In practice, there is often a small set of key variables, for which imputations are needed, which suggests that steps 1 through 4 are to be performed for key variables only. This was the approach taken in Van Buuren and Groothuis-Oudshoorn (1999), but it may miss important predictors of predictors. A safer and more efficient, though more laborious, strategy is to perform the modeling steps also for the predictors of predictors of key variables. This is done in Groothuis-Oudshoorn, Van Buuren, and Van Rijckevorsel (1999). I expect that it is rarely necessary to go beyond predictors of predictors. At the terminal node, we can apply a simple method like sample that does not need any predictors for itself.

The mice package contains several tools that aid in automatic predictor selection. The quickpred() function is a quick way to define the predictor matrix using the strategy outlined above. The flux() function was introduced in Section 4.1.3. The mice() function detects multicollinearity, and solves the problem by removing one or more predictors for the model. Each removal is noted in the loggedEvents element of the mids object. For example,

imp <- mice(cbind(nhanes, chl2 = 2 * nhanes$chl),
            print = FALSE, maxit = 1, m = 3, seed = 1)
Warning: Number of logged events: 1
  it im dep      meth  out
1  0  0     collinear chl2

yields a warning that informs us that at initialization variable chl2 was removed from the imputation model because it is collinear with chl. As a result, chl will be imputed, but chl2 is not. We may override removal by

imp <- mice(cbind(nhanes, chl2 = 2 * nhanes$chl),
            print = FALSE, maxit = 1, m = 3, seed = 1,
            remove.collinear = FALSE)
Warning: Number of logged events: 3
  it im  dep meth out
1  1  1 chl2  pmm chl
2  1  2 chl2  pmm chl
3  1  3 chl2  pmm chl

Now, the algorithm detects multicollinearity during iterations, and removes chl from the imputation model for chl2. Although this imputes both chl and chl2, their relation is not maintained. See Figure 6.1.

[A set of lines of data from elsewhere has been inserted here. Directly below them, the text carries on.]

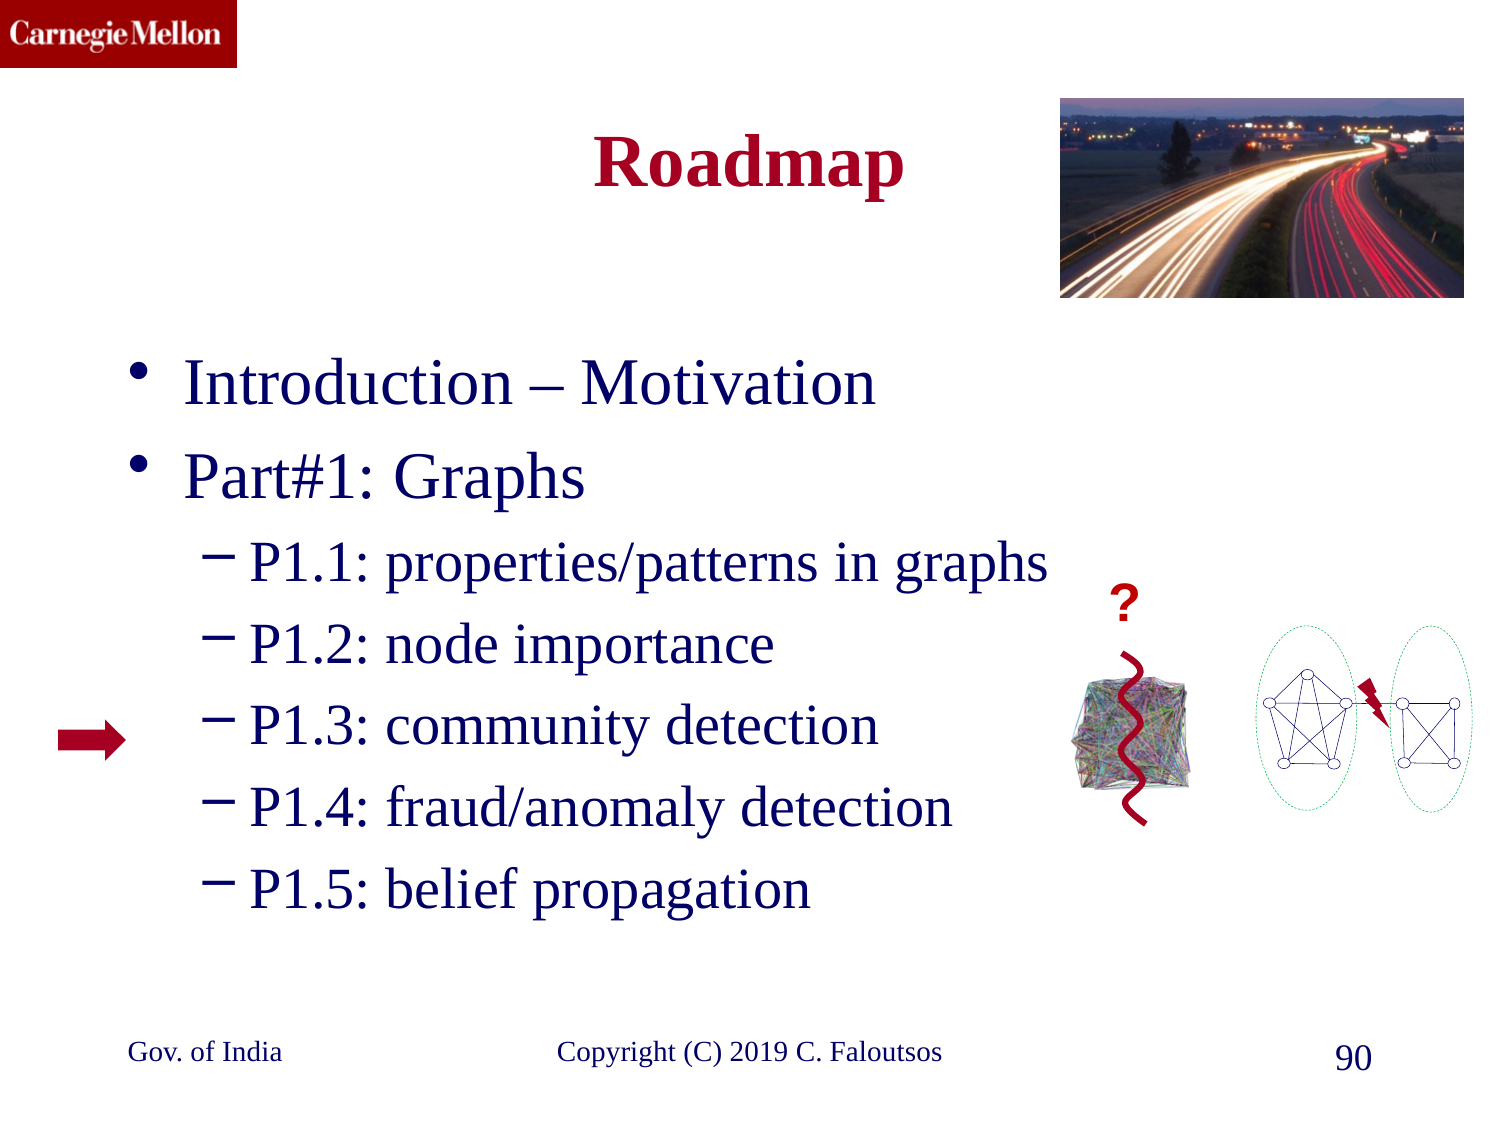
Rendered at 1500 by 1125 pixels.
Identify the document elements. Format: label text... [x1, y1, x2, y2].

text_box ? [1094, 559, 1158, 640]
text_box [1397, 625, 1473, 772]
text_box [1137, 818, 1146, 824]
text_box [1399, 773, 1465, 813]
text_box [58, 719, 126, 761]
slide_number 90 [1074, 1024, 1388, 1101]
text_box [1268, 778, 1345, 811]
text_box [1263, 669, 1461, 770]
list Introduction – Motivation Part#1: Graphs P1.1: properties/patterns in graphs P1.2: node importance P1.3: community detection P1.4: fraud/anomaly detection P1.5: belief propagation [112, 237, 1388, 1001]
picture [1063, 658, 1202, 811]
picture [0, 0, 237, 68]
slide_number Gov. of India [112, 1024, 426, 1101]
text_box [1264, 625, 1349, 667]
picture [1060, 98, 1464, 299]
footer Copyright (C) 2019 C. Faloutsos [512, 1024, 988, 1101]
title Roadmap [112, 99, 1058, 213]
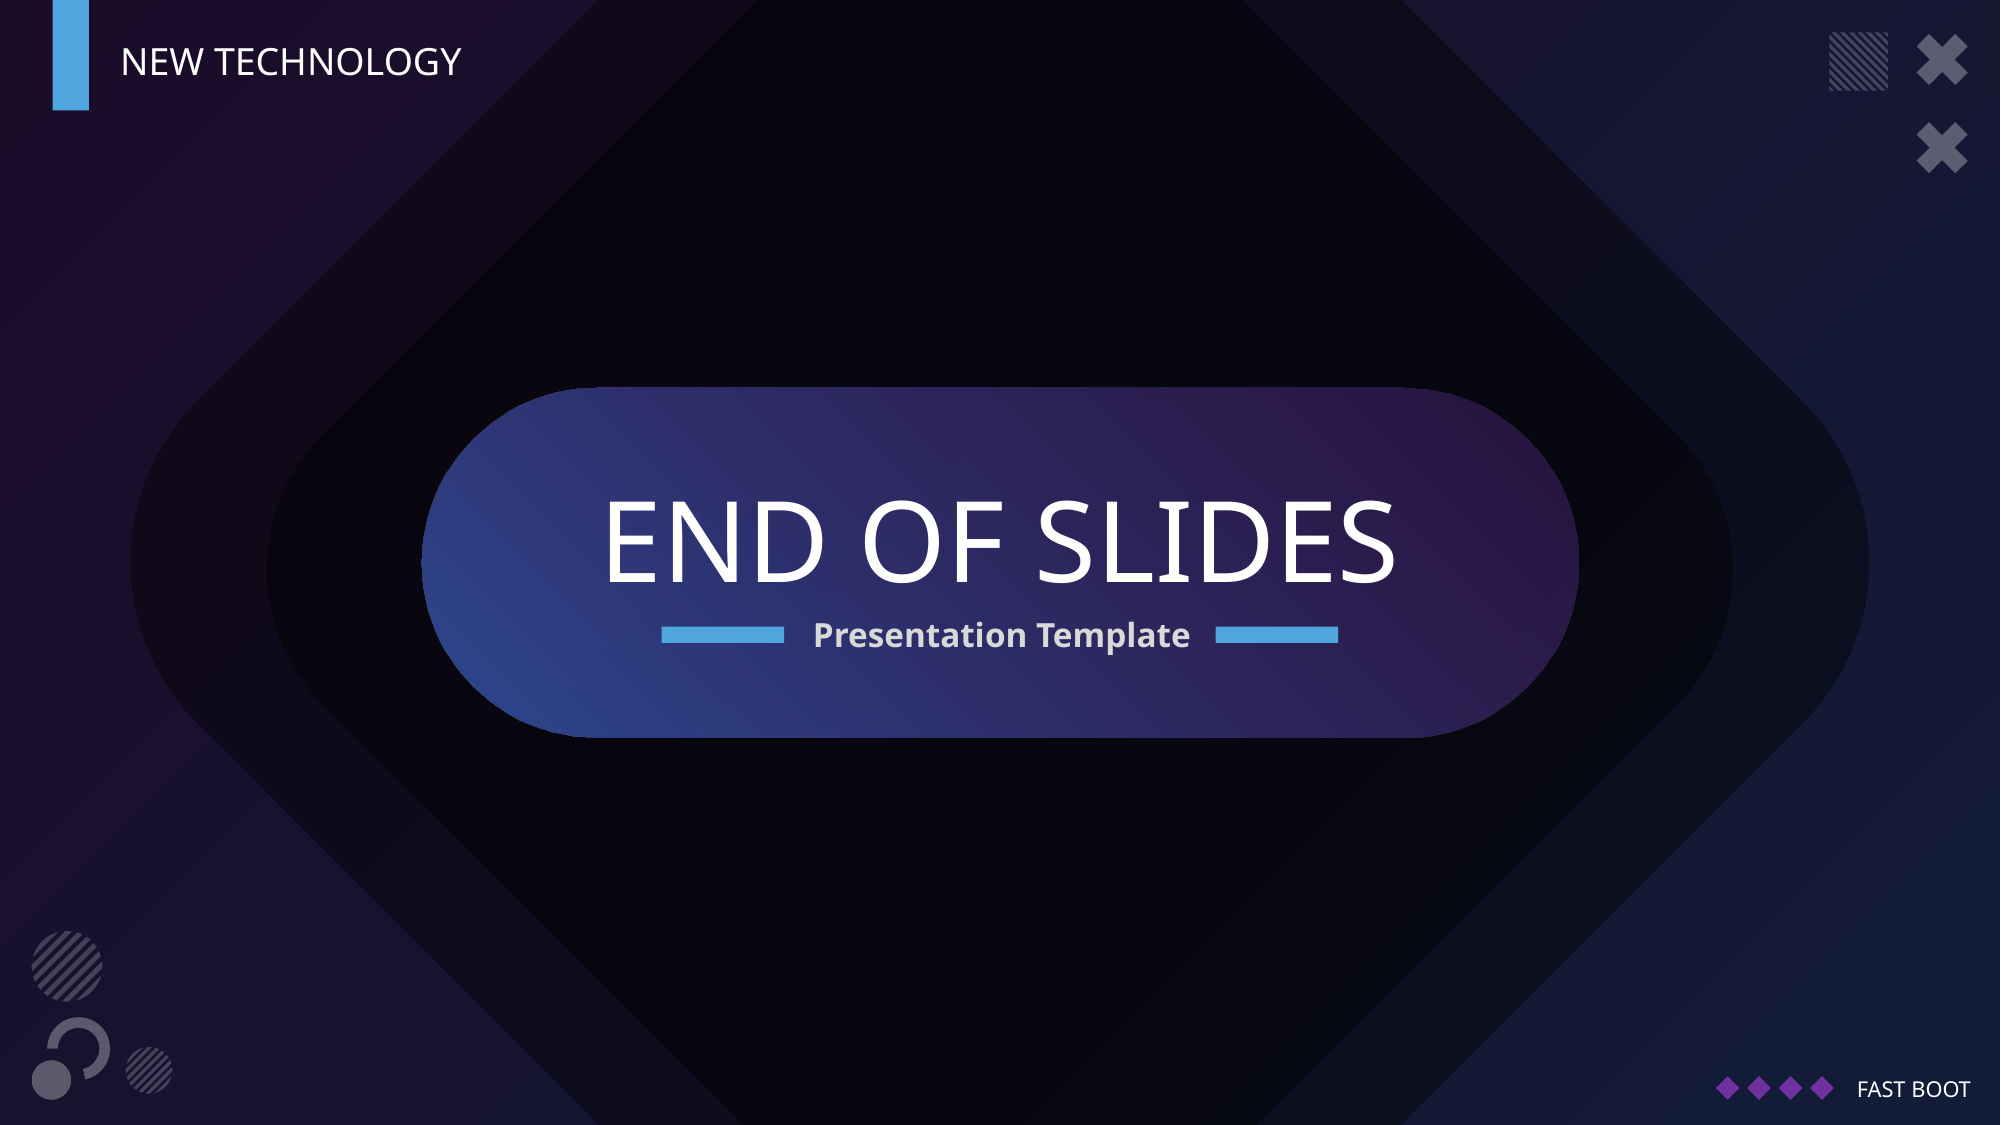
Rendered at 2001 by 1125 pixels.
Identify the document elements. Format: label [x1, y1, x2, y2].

Scatterplot of chl2 against chl for \(m = 3\). The observed data are linearly related, but the imputed data do not respect the relationship.

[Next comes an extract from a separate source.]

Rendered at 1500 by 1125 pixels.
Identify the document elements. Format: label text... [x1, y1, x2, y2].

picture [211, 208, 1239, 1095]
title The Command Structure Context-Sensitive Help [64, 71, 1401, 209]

Figure 6.1: Scatterplot of chl2 against chl for \(m = 3\). The observed data are linearly related, but the imputed data do not respect the relationship.

As a general rule, feedback between different versions of the same variable should be prevented. The next section describes a number of techniques that are useful in various situations. Another measure to control the algorithm is the ridge parameter, denoted by \(\kappa\) in Algorithms 3.1, 3.2 and 3.3. The ridge parameter is specified as an argument to mice(). Setting ridge=0.001 or ridge=0.01 makes the algorithm more robust at the expense of bias.